BACKGROUND: Candida auris can colonize patients for a prolonged time causing life-threatening systemic infections. Replicative aging is the result of asymmetric division, which cause phenotypic changes between mother and daughter cells. We have previously published that older Cryptococcus neoformans and C. glabrata cells exhibit enhanced resistance to antifungals including fluconazole (FLC), five flucytosine (5FC), and sub-therapeutic amphotericin B (AMB). Additionally, they are more resistant to macrophage and neutrophil killing. This is relevant because older fungal cells accumulate in chronic infections. We hypothesized that older C. auris cells would also exhibit enhanced resistance to phagocytic cells and can alter drug resistance. METHODS: Magnetically labeled cells were grown for 10 generations (Gen) and then were isolated from daughter cells by magnetic column separation. Transmission electron microscopy (TEM) was performed to measure their cell wall thickness. Standard in vitro killing assays were performed with human neutrophils. In vivo virulence was compared in a Galleria injection model.

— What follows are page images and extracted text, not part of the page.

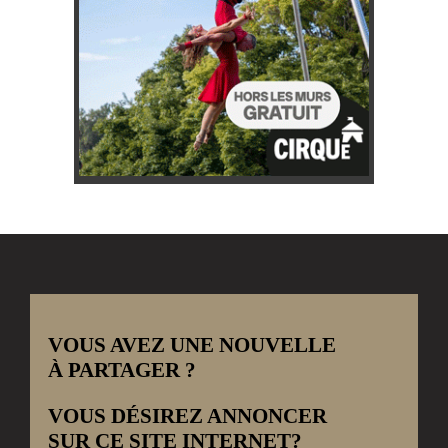
VOUS AVEZ UNE NOUVELLE
À PARTAGER ?
VOUS DÉSIREZ ANNONCER
SUR CE SITE INTERNET?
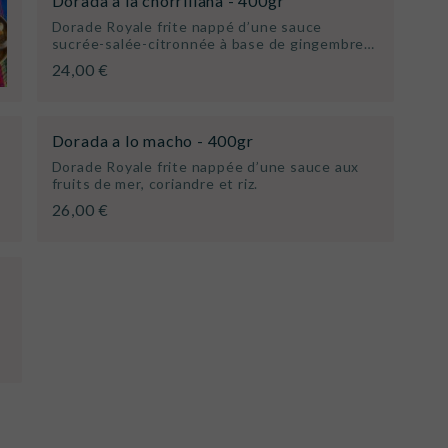
Dorada a la chorrillana - 400gr
Dorade Royale frite nappé d’une sauce
sucrée-salée-citronnée à base de gingembre…
24,00 €
Dorada a lo macho - 400gr
Dorade Royale frite nappée d’une sauce aux
fruits de mer, coriandre et riz.
26,00 €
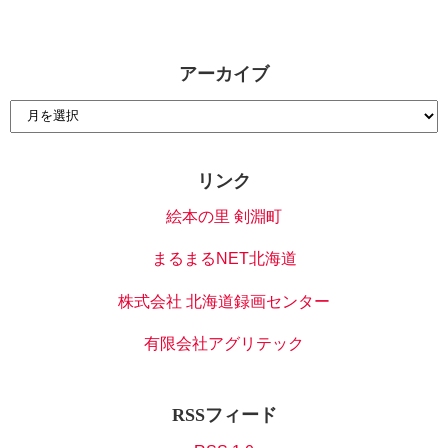
アーカイブ
リンク
絵本の里 剣淵町
まるまるNET北海道
株式会社 北海道録画センター
有限会社アグリテック
RSSフィード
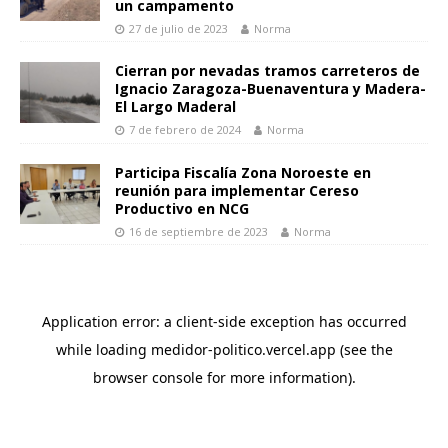
un campamento
27 de julio de 2023
Norma
Cierran por nevadas tramos carreteros de
Ignacio Zaragoza-Buenaventura y Madera-
El Largo Maderal
7 de febrero de 2024
Norma
Participa Fiscalía Zona Noroeste en
reunión para implementar Cereso
Productivo en NCG
16 de septiembre de 2023
Norma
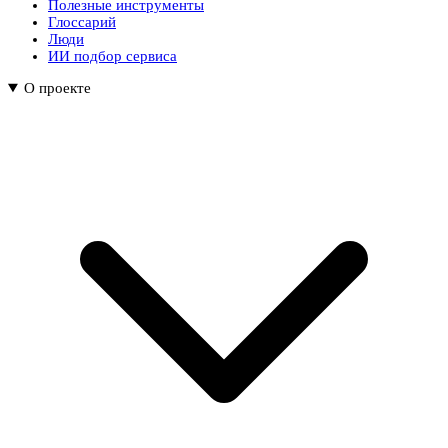
Полезные инструменты
Глоссарий
Люди
ИИ подбор сервиса
О проекте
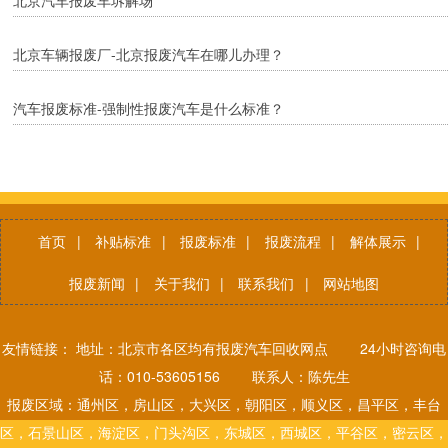
北京汽车报废车坼解场
北京车辆报废厂-北京报废汽车在哪儿办理？
汽车报废标准-强制性报废汽车是什么标准？
首页
|
补贴标准
|
报废标准
|
报废流程
|
解体展示
|
报废新闻
|
关于我们
|
联系我们
|
网站地图
友情链接： 地址：北京市各区均有报废汽车回收网点 24小时咨询电
话：010-53605156 联系人：陈先生
报废区域：通州区，房山区，大兴区，朝阳区，顺义区，昌平区，丰台
区，石景山区，海淀区，门头沟区，东城区，西城区，平谷区，密云区，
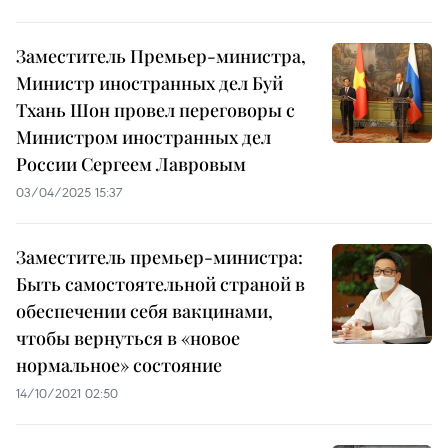
Заместитель Премьер-министра,
Министр иностранных дел Буй
Тхань Шон провел переговоры с
Министром иностранных дел
России Сергеем Лавровым
03/04/2025 15:37
Заместитель премьер-министра:
Быть самостоятельной страной в
обеспечении себя вакцинами,
чтобы вернуться в «новое
нормальное» состояние
14/10/2021 02:50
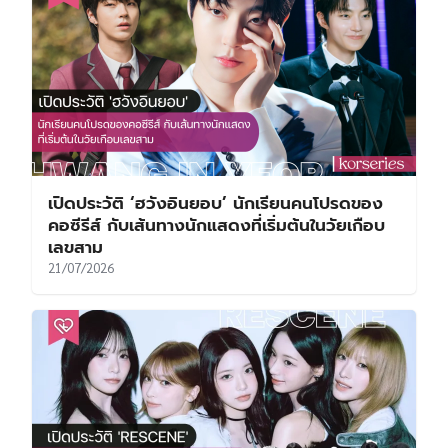
เปิดประวัติ ‘ฮวังอินยอบ’ นักเรียนคนโปรดของ
คอซีรีส์ กับเส้นทางนักแสดงที่เริ่มต้นในวัยเกือบ
เลขสาม
21/07/2026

Minimum inhibitory concentration to the antifungals was performed by CSLI methods. Rhodamine 6G (R6G), which is a fluorescent substrate for ABC-transporters, was used to measure efflux. RESULTS: In C. auris, 10 Gen old cells are larger than younger cells (0–3 Gen) and exhibit a thicker cell wall on TEM. The older cells are significantly more resistant to neutrophil killing (24.5% vs. 51.6%, P < 0.05 by paired t-test)). Eleven distinct isolates manifest variable virulence in the Galleria infection model (range 1–8 days). In C. auris, 10 Gen cells were significantly more virulent than 0 Gen cells (2 days vs. 4 days). Most (8 of 11) isolates were highly resistant to FLC and showed high efflux of R6G, whereas the three FLC sensitive isolates showed low efflux of R6G. Using these methods, we observed significant (1.5 to 2.0 fold, P < 0.05) increase in efflux activity of older cells in both sensitive and resistant isolates. CONCLUSION: In C. auris replicative aging is associated with enhanced resistance to phagocytic killing, increased cell body size, and cell wall thickness. Aging also enhances efflux activity and thus may contribute even further to antifungal resistance. DISCLOSURES: All authors: No reported disclosures.